-- Excerpted data follows --

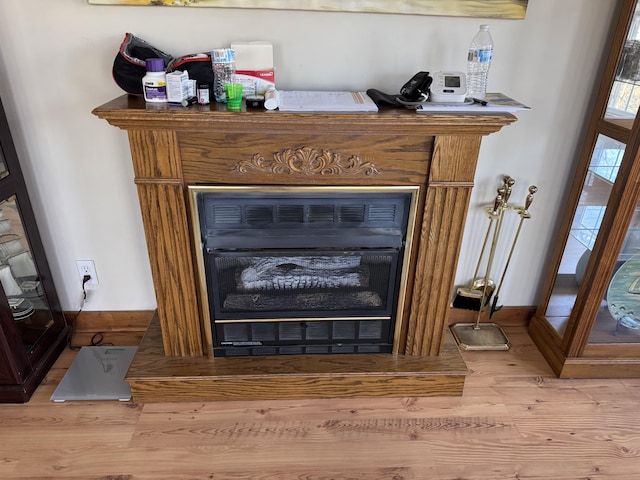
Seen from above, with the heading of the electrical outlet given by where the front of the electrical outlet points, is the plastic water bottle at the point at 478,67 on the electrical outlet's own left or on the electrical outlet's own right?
on the electrical outlet's own left

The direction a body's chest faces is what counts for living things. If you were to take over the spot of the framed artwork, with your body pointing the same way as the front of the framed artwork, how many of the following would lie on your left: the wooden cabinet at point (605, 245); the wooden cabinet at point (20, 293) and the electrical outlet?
1

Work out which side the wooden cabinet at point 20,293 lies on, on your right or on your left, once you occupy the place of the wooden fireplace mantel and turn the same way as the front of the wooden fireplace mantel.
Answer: on your right

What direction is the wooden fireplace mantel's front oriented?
toward the camera

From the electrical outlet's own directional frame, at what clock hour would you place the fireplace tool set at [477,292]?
The fireplace tool set is roughly at 10 o'clock from the electrical outlet.

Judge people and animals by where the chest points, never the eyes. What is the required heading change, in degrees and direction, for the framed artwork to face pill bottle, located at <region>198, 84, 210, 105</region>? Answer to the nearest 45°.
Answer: approximately 90° to its right

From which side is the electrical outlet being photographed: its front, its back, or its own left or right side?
front

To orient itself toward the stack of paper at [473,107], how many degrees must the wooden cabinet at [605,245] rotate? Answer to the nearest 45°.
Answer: approximately 45° to its right

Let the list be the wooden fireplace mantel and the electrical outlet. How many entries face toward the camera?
2

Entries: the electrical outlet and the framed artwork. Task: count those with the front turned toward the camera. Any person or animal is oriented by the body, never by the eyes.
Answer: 2

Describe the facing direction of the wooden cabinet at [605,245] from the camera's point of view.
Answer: facing the viewer

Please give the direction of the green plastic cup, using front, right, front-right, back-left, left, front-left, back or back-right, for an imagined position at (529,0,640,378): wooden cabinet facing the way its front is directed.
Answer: front-right
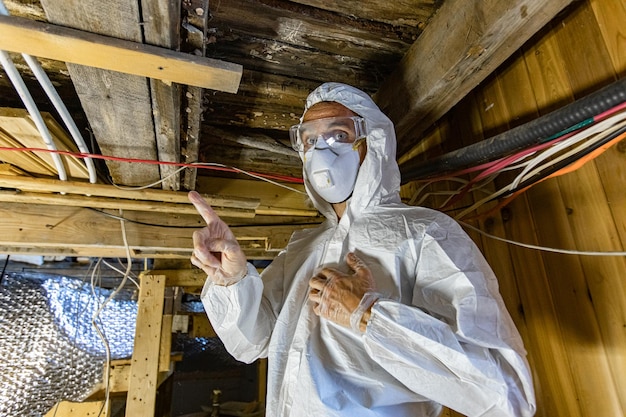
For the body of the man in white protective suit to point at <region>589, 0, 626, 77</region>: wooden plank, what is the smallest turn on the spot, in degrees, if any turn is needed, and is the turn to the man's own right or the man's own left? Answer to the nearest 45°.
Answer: approximately 135° to the man's own left

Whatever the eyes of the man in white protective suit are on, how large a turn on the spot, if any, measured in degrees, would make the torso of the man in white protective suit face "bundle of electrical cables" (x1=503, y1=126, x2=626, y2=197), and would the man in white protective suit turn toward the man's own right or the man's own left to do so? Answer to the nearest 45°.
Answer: approximately 135° to the man's own left

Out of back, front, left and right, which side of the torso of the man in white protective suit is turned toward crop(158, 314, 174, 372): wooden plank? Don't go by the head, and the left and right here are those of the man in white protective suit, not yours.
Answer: right

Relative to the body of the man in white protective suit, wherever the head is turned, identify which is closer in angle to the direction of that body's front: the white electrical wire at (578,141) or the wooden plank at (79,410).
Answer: the wooden plank

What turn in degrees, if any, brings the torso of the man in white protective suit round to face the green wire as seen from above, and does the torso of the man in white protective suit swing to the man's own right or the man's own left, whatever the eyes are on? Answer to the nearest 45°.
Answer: approximately 135° to the man's own left

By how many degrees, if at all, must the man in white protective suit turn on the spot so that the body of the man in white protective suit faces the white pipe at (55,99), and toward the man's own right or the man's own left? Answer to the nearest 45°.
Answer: approximately 45° to the man's own right

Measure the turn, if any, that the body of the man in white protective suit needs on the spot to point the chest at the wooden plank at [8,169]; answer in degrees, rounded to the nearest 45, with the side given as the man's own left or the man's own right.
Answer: approximately 45° to the man's own right

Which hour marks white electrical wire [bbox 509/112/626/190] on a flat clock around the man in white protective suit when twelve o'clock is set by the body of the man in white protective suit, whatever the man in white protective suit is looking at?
The white electrical wire is roughly at 8 o'clock from the man in white protective suit.

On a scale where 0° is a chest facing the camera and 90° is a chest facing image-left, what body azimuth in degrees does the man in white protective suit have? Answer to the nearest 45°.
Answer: approximately 45°

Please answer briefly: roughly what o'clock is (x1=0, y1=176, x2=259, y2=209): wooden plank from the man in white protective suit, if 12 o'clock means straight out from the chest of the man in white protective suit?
The wooden plank is roughly at 2 o'clock from the man in white protective suit.

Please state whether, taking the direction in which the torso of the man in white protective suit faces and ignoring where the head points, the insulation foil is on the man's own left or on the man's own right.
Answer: on the man's own right
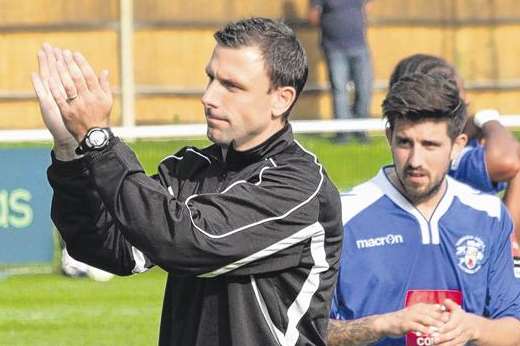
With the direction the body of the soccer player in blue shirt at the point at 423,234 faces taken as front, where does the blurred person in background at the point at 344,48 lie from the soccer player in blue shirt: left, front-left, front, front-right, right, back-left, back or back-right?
back

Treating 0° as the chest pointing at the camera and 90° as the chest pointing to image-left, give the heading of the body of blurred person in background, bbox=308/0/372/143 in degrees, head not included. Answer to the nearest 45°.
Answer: approximately 0°

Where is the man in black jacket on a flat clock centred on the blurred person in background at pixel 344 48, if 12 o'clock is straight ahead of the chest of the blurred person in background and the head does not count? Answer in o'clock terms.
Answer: The man in black jacket is roughly at 12 o'clock from the blurred person in background.

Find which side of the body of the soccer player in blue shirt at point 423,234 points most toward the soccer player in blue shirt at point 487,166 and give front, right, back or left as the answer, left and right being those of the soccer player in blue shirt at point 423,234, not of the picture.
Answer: back

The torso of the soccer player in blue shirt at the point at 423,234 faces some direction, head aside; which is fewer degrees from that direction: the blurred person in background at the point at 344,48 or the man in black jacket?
the man in black jacket

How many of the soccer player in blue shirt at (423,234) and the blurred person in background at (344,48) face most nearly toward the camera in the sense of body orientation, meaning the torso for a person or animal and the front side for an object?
2

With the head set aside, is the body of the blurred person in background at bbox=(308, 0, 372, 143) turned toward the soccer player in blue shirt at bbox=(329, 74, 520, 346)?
yes
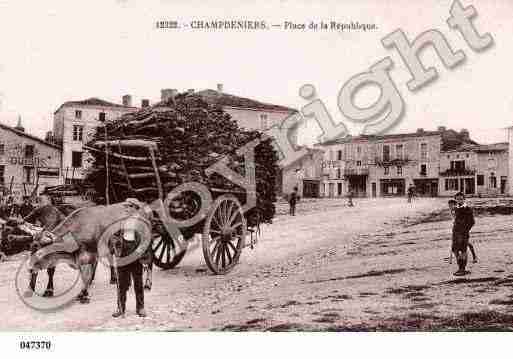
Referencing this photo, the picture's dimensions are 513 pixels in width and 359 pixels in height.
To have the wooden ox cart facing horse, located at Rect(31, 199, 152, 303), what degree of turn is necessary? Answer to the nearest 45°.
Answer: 0° — it already faces it

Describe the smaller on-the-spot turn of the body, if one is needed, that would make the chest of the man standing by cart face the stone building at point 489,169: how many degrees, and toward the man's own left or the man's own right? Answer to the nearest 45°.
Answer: approximately 90° to the man's own left

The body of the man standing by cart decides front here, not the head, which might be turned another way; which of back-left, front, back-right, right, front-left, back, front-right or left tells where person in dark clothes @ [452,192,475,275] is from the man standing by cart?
left

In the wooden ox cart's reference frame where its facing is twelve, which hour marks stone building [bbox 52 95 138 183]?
The stone building is roughly at 3 o'clock from the wooden ox cart.

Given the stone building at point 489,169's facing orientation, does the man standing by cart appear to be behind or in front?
in front

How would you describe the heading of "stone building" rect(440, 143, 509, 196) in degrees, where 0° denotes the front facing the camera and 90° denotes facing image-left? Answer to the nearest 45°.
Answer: approximately 0°

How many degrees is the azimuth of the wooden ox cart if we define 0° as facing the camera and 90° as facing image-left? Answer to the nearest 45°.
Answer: approximately 45°

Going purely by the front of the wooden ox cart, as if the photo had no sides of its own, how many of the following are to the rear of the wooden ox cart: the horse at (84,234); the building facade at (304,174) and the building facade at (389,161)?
2

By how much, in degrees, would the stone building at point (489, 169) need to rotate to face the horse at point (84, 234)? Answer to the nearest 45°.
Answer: approximately 45° to its right
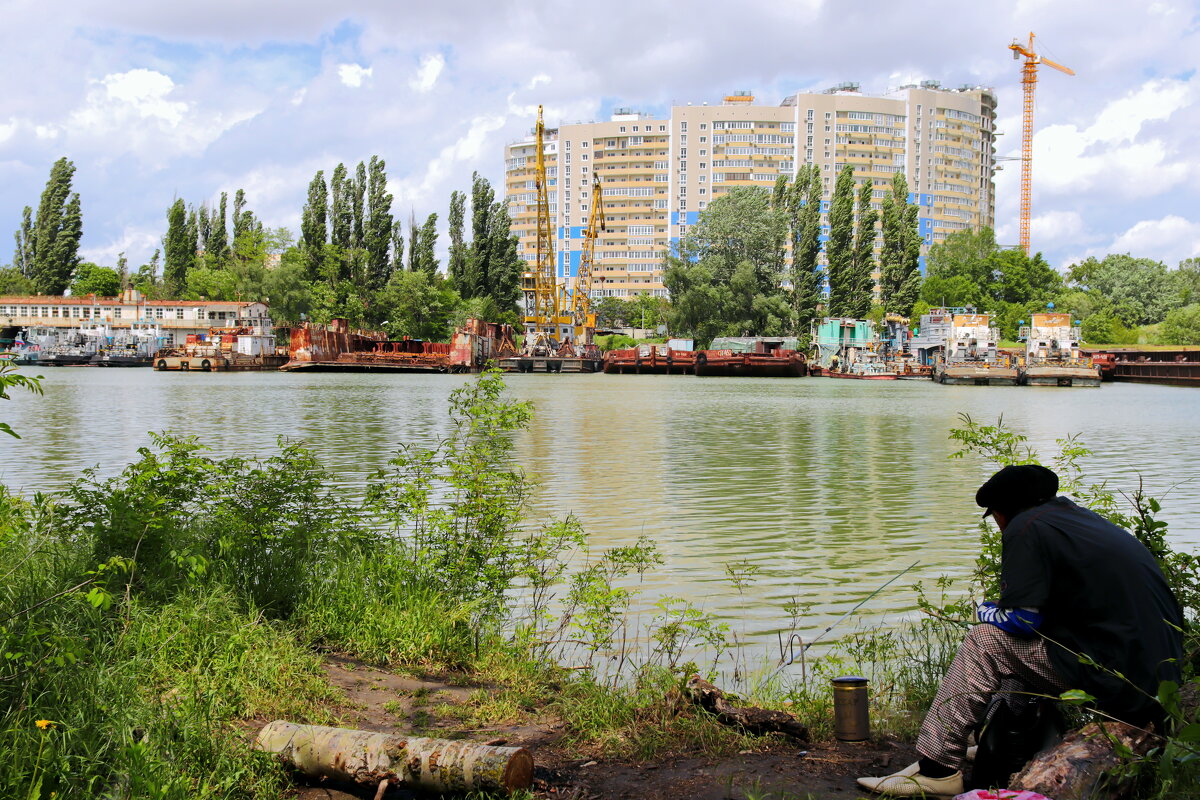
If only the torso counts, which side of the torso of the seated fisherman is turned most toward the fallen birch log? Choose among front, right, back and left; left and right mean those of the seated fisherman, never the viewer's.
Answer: front

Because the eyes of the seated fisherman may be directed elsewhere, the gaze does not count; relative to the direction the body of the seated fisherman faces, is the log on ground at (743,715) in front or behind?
in front

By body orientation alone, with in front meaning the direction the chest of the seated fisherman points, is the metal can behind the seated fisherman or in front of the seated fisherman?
in front

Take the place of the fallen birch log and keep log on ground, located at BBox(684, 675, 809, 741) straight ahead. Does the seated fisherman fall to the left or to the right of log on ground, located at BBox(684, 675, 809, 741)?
right

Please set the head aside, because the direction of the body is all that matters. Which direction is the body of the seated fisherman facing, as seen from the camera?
to the viewer's left
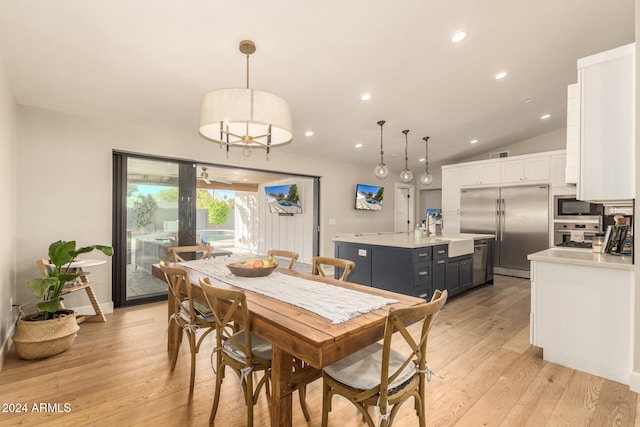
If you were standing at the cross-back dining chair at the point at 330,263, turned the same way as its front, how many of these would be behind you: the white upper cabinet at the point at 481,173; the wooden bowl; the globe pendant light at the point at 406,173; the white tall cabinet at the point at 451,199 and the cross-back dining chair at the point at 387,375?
3

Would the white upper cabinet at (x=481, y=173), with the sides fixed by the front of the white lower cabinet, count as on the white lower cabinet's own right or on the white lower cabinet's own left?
on the white lower cabinet's own right

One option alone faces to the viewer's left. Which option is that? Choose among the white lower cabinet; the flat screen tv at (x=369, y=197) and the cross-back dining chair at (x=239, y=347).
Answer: the white lower cabinet

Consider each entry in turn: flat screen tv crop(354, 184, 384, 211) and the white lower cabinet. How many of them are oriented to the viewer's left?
1

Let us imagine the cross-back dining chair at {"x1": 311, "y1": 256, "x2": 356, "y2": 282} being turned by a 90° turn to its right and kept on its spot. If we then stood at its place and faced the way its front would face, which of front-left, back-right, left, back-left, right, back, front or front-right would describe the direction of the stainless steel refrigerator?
right

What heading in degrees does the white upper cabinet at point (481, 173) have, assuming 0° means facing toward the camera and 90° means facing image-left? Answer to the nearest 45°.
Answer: approximately 45°

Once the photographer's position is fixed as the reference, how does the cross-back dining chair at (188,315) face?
facing away from the viewer and to the right of the viewer

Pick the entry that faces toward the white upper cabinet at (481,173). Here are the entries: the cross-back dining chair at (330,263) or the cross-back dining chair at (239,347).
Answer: the cross-back dining chair at (239,347)

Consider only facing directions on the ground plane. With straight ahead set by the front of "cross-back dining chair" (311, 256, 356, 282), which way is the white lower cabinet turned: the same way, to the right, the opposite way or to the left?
to the right

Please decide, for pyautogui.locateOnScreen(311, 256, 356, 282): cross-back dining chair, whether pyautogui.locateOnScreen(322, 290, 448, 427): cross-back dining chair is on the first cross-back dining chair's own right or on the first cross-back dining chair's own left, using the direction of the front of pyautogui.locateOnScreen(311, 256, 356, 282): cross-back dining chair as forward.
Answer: on the first cross-back dining chair's own left

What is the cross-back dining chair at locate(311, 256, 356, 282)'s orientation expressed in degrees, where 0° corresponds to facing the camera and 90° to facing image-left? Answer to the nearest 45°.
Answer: approximately 45°

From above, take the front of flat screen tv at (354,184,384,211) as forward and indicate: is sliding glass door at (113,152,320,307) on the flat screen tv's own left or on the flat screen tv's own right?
on the flat screen tv's own right

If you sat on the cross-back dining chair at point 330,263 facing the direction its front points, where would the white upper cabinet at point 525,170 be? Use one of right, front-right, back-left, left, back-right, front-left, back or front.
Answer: back

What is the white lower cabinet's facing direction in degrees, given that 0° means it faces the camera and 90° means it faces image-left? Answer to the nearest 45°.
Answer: approximately 90°

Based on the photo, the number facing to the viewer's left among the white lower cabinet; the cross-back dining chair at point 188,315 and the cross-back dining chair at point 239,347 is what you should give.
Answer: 1
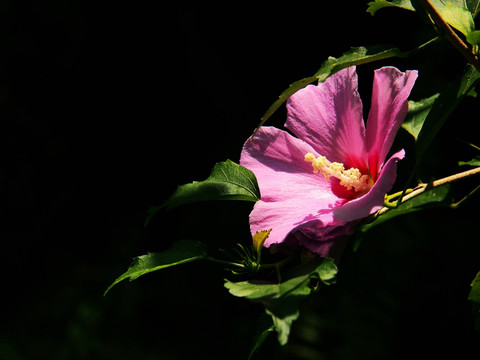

-- Excerpted data concluded --

### Exercise brief
Rewrite the stretch from the line containing "From the electrical outlet's" through the line containing "Answer: approximately 90° to its right" as a numbered list, dropping any blank lines.

### Solution to this problem
1. From the electrical outlet's own directional frame, at what clock hour would you place the fireplace tool set at [477,292]?
2. The fireplace tool set is roughly at 10 o'clock from the electrical outlet.
3. Judge people and animals by where the chest points, never the eyes. What is the required heading change, in degrees and direction, for the framed artwork to face pill bottle, located at <region>198, 84, 210, 105</region>? Answer to the nearest 45°.
4. Answer: approximately 90° to its right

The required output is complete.